### Consignes
a. Traduisez en anglais cette phrase du texte sur le programme de soutien aux femmes à Fnideq : « Ainsi, trois plateformes ont été ouvertes, depuis lundi dernier, au niveau des quartiers El Marja, Sidi Boughaba et Azfa, afin d’accueillir et écouter les personnes touchées, ainsi que les accompagner dans le dépôt de leurs dossiers. »
b. Donnez la suite du texte sur le programme de soutien aux femmes à Fnideq, en partant de sa dernière phrase.

### Texte à lire
----
Le coup d’envoi effectif du troisième programme de soutien des femmes en situation difficile, qui s’adonnaient auparavant à la « contrebande vivrière » dans la préfecture de M’diq-Fnideq (2021-2022), a été donné mercredi 10 mars à Fnideq.

Lors d’une cérémonie tenue à la Maison de la Culture à Fnideq, quelque 28 filles et femmes qui se livraient auparavant à la « contrebande vivrière » ont reçu des chèques pour financer leurs propres projets, a indiqué un communiqué de l’Agence pour la promotion et le développement du Nord (APDN), notant que cette « initiative s’inscrit dans le cadre des efforts continus déployés au niveau de la préfecture M’diq-Fnideq pour parvenir au décollage économique au profit de la population locale ».

La même source a précisé qu’il s’agit du premier groupe de bénéficiaires du troisième programme de soutien des femmes en situation difficile, qui s’adonnaient auparavant à la « contrebande vivrière » pour la période 2021-2022, dans la mesure où cette subvention permettra aux bénéficiaires de créer leurs petites entreprises et d’acquérir les équipements et les fournitures nécessaires à cet effet.

Cette initiative s’inscrit également dans le cadre de la mise en oeuvre du troisième axe du programme intégré de développement économique et social de la préfecture de M’diq-Fnideq et la province de Tétouan, et des quatre programmes lancés la semaine dernière lors d’une rencontre de communication avec les habitants de la préfecture, en vue de déployer des opportunités alternatives d’emploi, et de soutenir et accompagner les jeunes porteurs de projets, ainsi que les coopératives de production et de services, les artisans et les femmes qui travaillaient auparavant dans la « contrebande vivrière », a fait savoir le communiqué. Ces quatre programmes ciblent toutes les franges de la société, à même de contribuer efficacement à la réalisation du développement souhaité à la préfecture de M’diq-Fnideq et de surmonter la crise liée aux conséquences de la pandémie de la Covid-19 et à l’arrêt des activités de « contrebande vivrière ». Ainsi, trois plateformes ont été ouvertes, depuis lundi dernier, au niveau des quartiers El Marja, Sidi Boughaba et Azfa, afin d’accueillir et écouter les personnes touchées, ainsi que les accompagner dans le dépôt de leurs dossiers.

Dans une déclaration à la MAP, la coordinatrice régionale de l’Entraide nationale, Zineb Ouelhajen, a souligné que ce financement, qui s’inscrit dans le cadre du programme « Régions émergentes », a profité à un ensemble de projets qui ont été approuvés par le comité chargé de l’étude des projets à la ville de Fnideq, précisant que ces projets concernent plusieurs secteurs, dont la couture, la pâtisserie et les services.
----
### Données fournies
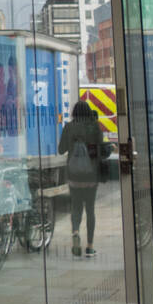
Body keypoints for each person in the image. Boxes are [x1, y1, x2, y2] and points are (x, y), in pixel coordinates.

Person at [58, 101, 105, 258]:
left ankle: (75, 232)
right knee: (90, 209)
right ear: (88, 112)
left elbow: (61, 150)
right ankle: (90, 246)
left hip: (74, 175)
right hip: (91, 175)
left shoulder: (69, 127)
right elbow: (101, 148)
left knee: (76, 206)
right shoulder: (94, 126)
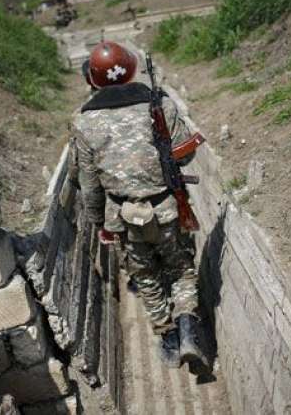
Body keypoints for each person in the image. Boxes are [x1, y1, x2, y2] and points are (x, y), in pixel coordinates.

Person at [72, 41, 204, 368]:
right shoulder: (159, 105)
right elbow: (185, 153)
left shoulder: (83, 122)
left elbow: (89, 184)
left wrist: (98, 223)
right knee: (180, 267)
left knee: (144, 274)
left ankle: (169, 337)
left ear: (93, 79)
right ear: (130, 68)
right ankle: (188, 328)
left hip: (122, 216)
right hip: (167, 207)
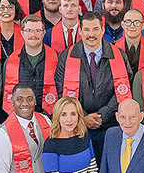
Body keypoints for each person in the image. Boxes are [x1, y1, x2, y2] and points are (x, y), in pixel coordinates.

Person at [56, 11, 134, 155]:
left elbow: (123, 92)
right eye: (86, 29)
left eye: (95, 29)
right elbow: (63, 93)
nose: (91, 34)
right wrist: (82, 117)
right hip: (77, 125)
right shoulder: (66, 57)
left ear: (103, 30)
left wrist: (102, 115)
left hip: (110, 125)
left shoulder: (119, 55)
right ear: (79, 31)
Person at [4, 15, 59, 117]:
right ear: (22, 33)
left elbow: (61, 91)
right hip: (19, 117)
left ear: (43, 33)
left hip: (50, 117)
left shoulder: (57, 58)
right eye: (29, 30)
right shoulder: (11, 61)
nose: (33, 35)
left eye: (38, 30)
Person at [113, 8, 144, 72]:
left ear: (143, 26)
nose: (132, 26)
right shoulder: (113, 47)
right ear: (122, 25)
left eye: (137, 22)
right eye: (128, 22)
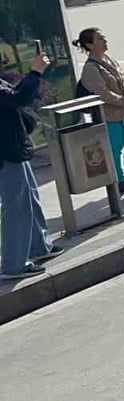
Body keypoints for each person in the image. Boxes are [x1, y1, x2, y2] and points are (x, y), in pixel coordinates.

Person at [0, 49, 60, 280]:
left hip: (13, 147)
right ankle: (14, 265)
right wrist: (35, 73)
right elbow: (16, 98)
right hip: (6, 152)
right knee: (16, 207)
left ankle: (39, 246)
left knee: (30, 199)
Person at [75, 28, 124, 193]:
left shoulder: (110, 60)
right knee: (115, 148)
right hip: (109, 115)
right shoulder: (90, 68)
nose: (105, 40)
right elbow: (103, 94)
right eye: (100, 38)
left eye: (104, 37)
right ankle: (120, 180)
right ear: (89, 45)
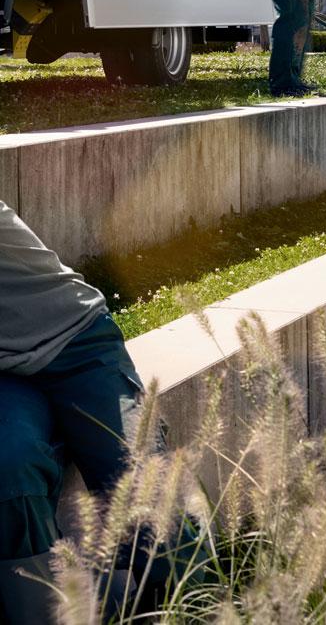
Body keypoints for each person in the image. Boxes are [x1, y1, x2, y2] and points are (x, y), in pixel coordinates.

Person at [0, 200, 201, 623]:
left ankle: (189, 607)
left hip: (76, 343)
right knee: (10, 466)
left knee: (146, 487)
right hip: (7, 374)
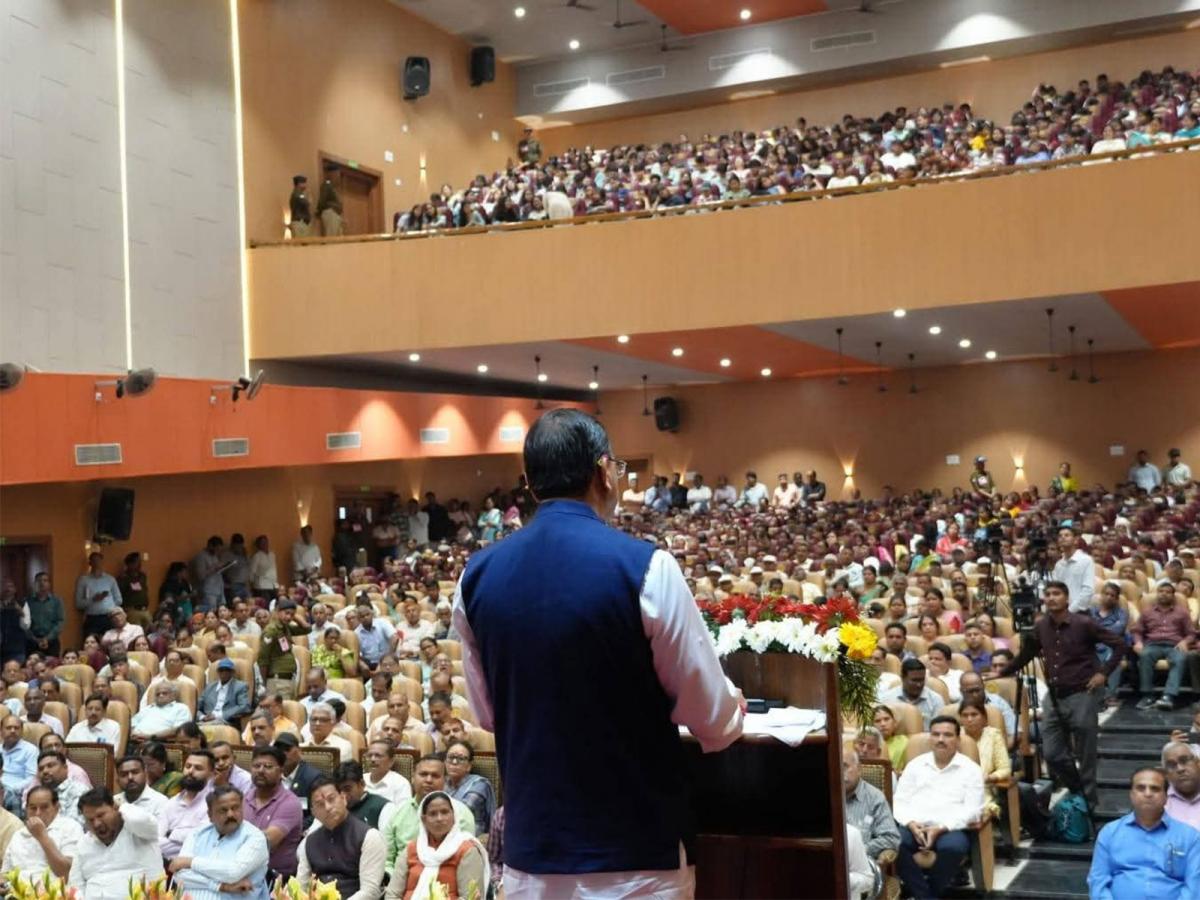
----
### Réponses numérotées
a. Thus, three platforms have been opened since last Monday in the El Marja, Sidi Boughaba and Azfa neighborhoods to receive and listen to the people affected, as well as to assist them in submitting their applications.

b.
Elle a relevé que le travail des services de l’Entraide nationale, de l’Agence de développement social (ADS) et de l’Agence nationale de promotion de l’emploi et des compétences (ANAPEC) commence par l’accueil des femmes touchées, en les aidant à préparer leurs dossiers, jusqu’à l’accompagnement post-création d’entreprise pour assurer la réussite de ces projets.

Pour sa part, le directeur général des services au Conseil de la région Tanger-Tétouan-Al Hoceima, El Hanin Taher, a indiqué que le programme « Régions émergentes » fait l’objet d’une convention de partenariat entre le Conseil de la région et le ministère de la Solidarité, du développement social, de l’égalité et de la famille, pour renforcer la qualification et l’autonomisation économique des femmes, soulignant que les 28 premiers projets financés dans le cadre de ce programme, lancé à Fnideq, ont nécessité une enveloppe budgétaire d’environ un million de dirhams (MDH). Il convient de noter que le troisième programme de soutien des femmes en situation difficile, qui s’adonnaient auparavant à la « contrebande vivrière » à la préfecture de M’diq-Fnideq (2021-2022) vise à financer et réaliser 450 projets d’un coût global de 9 MDH, qui seront mobilisés dans le cadre d’un partenariat entre l’Initiative nationale pour le développement humain (INDH), le ministère de la Solidarité, du développement social, de l’égalité et de la famille, le Conseil de la région Tanger-Tétouan-Al Hoceima, le Conseil de la préfecture de M’diq-Fnideq et l’Association de l’Union nationale des femmes du Maroc, section de M’diq-Fnideq.